■ **Blok Teks**
##########
Lompat ke konten Lompat ke sidebar Lompat ke footer

Jual Buku 1453: Detik-detik Jatuhnya Konstantinopel ke Tangan Muslim

Judul: 1453: Detik-detik Jatuhnya Konstantinopel ke Tangan Muslim
Penulis: Roger Crowley
Penerbit: Alvabet, 2011
Tebal: 408 halaman
Kondisi: Stok lama (bagus)
Harga: Rp. 90.000 (blm ongkir)
SMS/WA: 085225918312


Konstantinopel adalah kota yang dibangun Kaisar Romawi Timur (Byzantium), bernama Constantine I, pada tahun 330. Kota ini sangat strategis. Letaknya di antara batas Eropa dan Asia, baik di darat sebagai salah satu Jalur Sutera maupun di laut, antara Laut Tengah dan Laut Hitam. Ia juga dianggap sebagai titik terbaik sebagai pusat kebudayaan dunia, setidaknya pada kondisi geopolitik pada saat itu.

Tak mengherankan bila Konstantinopel selalu menjadi kota rebutan bangsa-bangsa dunia, baik dari Eropa, Rusia, Afrika, Persia, Arab-muslim, bahkan Kesultanan Turki. Kekhalifahan Islam sendiri, dalam rentang 800 tahun, sudah mencoba merebutnya, tapi selalu gagal. Dimulai dari Khalifah Muawiyah bin Abu Sufyan (44 H), Sulaiman bin Abdul Malik (98 H), Harun al-Rasyid (190 H), hingga masa Kesultanan Turki Utsmani --sejak Sultan Bayazid I (796 H) hingga Sultan Murad II (1451 M).

Buku ini mengisahkan kembali keberhasilan Sultan Mehmet II (Mahmud II), putra Sultan Murad II, dalam membebaskan Konstantinopel dari tangan Kaisar Constantine XI Paleologus. Sebuah prestasi besar yang tak pernah bisa dilakukan para khalifah Islam sebelumnya.

Peristiwa ini menandai terbukanya dunia Timur Tengah menuju dunia modern yang, menurut Abul Hasan Ali al-Hasani an-Nadwi dalam bukunya, Madza Khasira al-Alam bi Inhithath al-Muslimin, telah membangkitkan kembali semangat kaum muslimin untuk mengembalikan kejayaan dan kewibawaan Islam di mata dunia pasca-keruntuhan Bani Abasyiah oleh tentara Tartar Mongol.
##########
■ **Tugas 1**
Ringkas paragraf blok teks yang diawali "Konstantinopel adalah kota yang dibangun" menjadi daftar poin. Pertahankan fakta-fakta utamanya.
■ **Tugas 2**
Lanjutkan ulasan buku tentang jatuhnya Konstantinopel ini, mulai dari sesudah kalimat terakhirnya.
##########
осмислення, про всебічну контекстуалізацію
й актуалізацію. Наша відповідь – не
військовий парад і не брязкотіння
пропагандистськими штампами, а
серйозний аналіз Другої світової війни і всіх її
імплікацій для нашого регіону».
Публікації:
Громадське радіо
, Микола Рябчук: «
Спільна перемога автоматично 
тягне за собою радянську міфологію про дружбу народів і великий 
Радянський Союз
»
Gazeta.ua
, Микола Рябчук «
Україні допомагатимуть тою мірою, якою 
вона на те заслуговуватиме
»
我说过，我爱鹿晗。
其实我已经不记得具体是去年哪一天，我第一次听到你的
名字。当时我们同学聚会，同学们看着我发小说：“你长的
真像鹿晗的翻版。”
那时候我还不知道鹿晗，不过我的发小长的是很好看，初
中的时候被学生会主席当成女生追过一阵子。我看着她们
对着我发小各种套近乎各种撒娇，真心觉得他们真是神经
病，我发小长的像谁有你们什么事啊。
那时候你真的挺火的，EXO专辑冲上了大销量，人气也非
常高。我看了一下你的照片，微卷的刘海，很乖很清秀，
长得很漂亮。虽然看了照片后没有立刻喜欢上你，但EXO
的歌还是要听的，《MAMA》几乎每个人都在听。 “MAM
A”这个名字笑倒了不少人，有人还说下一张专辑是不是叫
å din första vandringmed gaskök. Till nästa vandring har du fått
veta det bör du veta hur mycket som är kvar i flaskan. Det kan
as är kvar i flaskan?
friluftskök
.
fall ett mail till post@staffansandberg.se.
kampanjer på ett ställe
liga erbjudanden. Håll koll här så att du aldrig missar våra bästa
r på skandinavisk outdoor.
##########
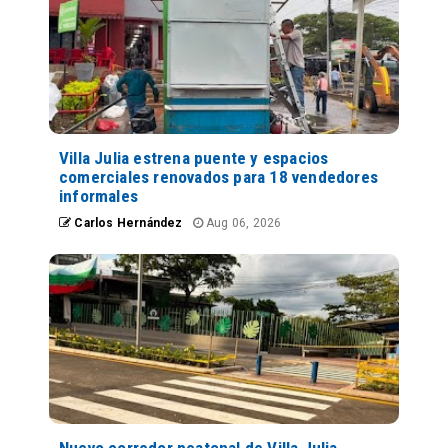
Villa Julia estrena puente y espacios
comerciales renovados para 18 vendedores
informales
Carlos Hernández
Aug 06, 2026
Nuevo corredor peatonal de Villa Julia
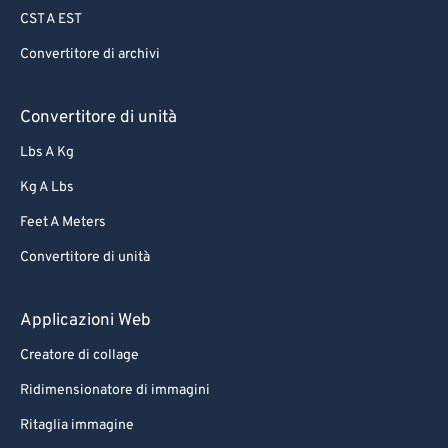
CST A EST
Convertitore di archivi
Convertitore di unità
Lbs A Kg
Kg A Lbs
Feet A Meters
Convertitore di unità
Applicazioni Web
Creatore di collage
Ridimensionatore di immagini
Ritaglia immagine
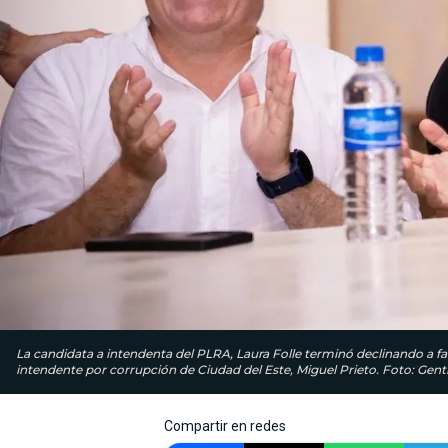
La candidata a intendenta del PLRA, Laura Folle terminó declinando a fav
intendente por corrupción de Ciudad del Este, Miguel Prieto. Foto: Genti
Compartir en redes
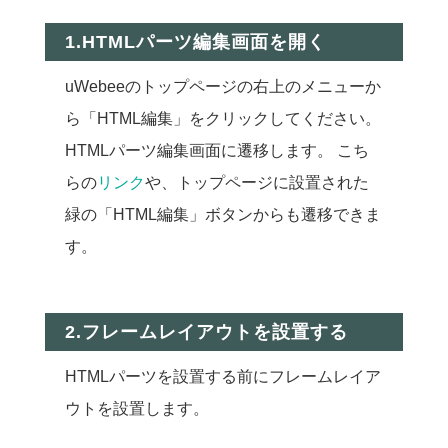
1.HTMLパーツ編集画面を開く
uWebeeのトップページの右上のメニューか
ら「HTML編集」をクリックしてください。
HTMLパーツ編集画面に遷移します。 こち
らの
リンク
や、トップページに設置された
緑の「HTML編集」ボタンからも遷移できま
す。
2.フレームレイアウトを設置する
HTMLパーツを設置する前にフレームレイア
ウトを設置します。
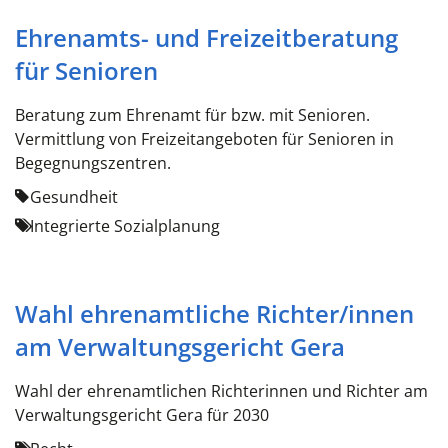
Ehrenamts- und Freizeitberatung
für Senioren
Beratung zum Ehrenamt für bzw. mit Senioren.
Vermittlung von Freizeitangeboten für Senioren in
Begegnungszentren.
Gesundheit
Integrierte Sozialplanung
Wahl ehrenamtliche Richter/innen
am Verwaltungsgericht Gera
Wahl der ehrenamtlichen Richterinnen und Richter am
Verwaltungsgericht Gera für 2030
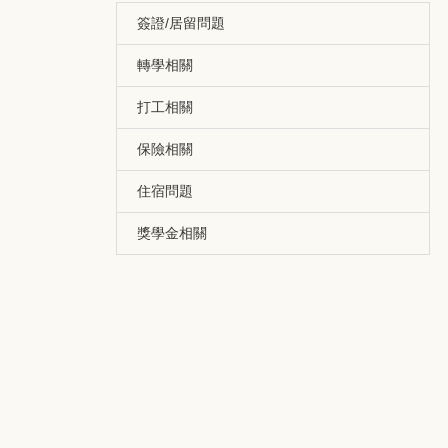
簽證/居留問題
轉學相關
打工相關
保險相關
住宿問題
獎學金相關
##########
■ **Jawaban 1**
- Dibangun oleh Kaisar Romawi Timur (Byzantium), Constantine I, pada tahun 330.
- Letaknya sangat strategis, di batas antara Eropa dan Asia.
- Di darat menjadi salah satu Jalur Sutera, di laut berada di antara Laut Tengah dan Laut Hitam.
- Dianggap titik terbaik sebagai pusat kebudayaan dunia, setidaknya menurut kondisi geopolitik saat itu.

■ **Jawaban 2**
Konstantinopel merupakan kota laut dengan pertahanan tembok tebal berlapis dua setinggi 10 meter dan dikelilingi parit sedalam 7 meter, yang tidak mungkin bisa dikepung kecuali menggunakan armada laut. Menyadari itu, Sultan Mehmet II membawa 400 unit kapal perang, meriam-meriam penghancur, dan peralatan berat canggih lainya, dengan jumlah pasukan 150.000 personel.

Tepat pada Jumat 6 April 1453, Sultan Mehmet II bersama gurunya, Syaikh Aaq Syamsudin (keturunan Abu Bakar Shiddiq), beserta dua tangan kanannya, Halil Pasha dan Zaghanos Pasha, menyerbu benteng kota Konstantinopel. Diiringi hujan panah, tentara Islam Turki maju dalam tiga lapis pasukan. "Irregular" di lapis pertama, "Anatolian Army" di lapis kedua, dan terakhir pasukan khusus "Yanissari".

Meski segala kemampuan dengan bantuan teknologi canggih dikerahkan, Konstantinopel sulit ditaklukkan. Banyak tentara Sultan tewas dan hampir saja membuatnya frustrasi. Hingga akhirnya sebuah ide yang terdengar bodoh harus dilakukan hanya dalam semalam: memindahkan kapal-kapal tempur melalui darat untuk menghindari rantai penghalang. Usaha ini berhasil memasukkan 70 kapal ke wilayah Selat Golden Horn hingga mengejutkan pihak musuh.

Hampir dua bulan pasukan Sultan menggempur pertahanan Konstantinopel. Hingga Selasa 20 Jumadil Ula 857 H/ 29 Mei 1453 M, hari kemenangan itu tiba. Melalui pintu Edirne, pasukan Sultan memasuki kota dan mengibarkan bendera Daulah Utsmaniyah di puncak kota sebagai tanda runtuhnya kejayaan Konstantinopel. Dalam pertempuran hebat itu, Kaisar Constantine XI dikabarkan tewas, walau sampai saat ini jasadnya tidak pernah ditemukan.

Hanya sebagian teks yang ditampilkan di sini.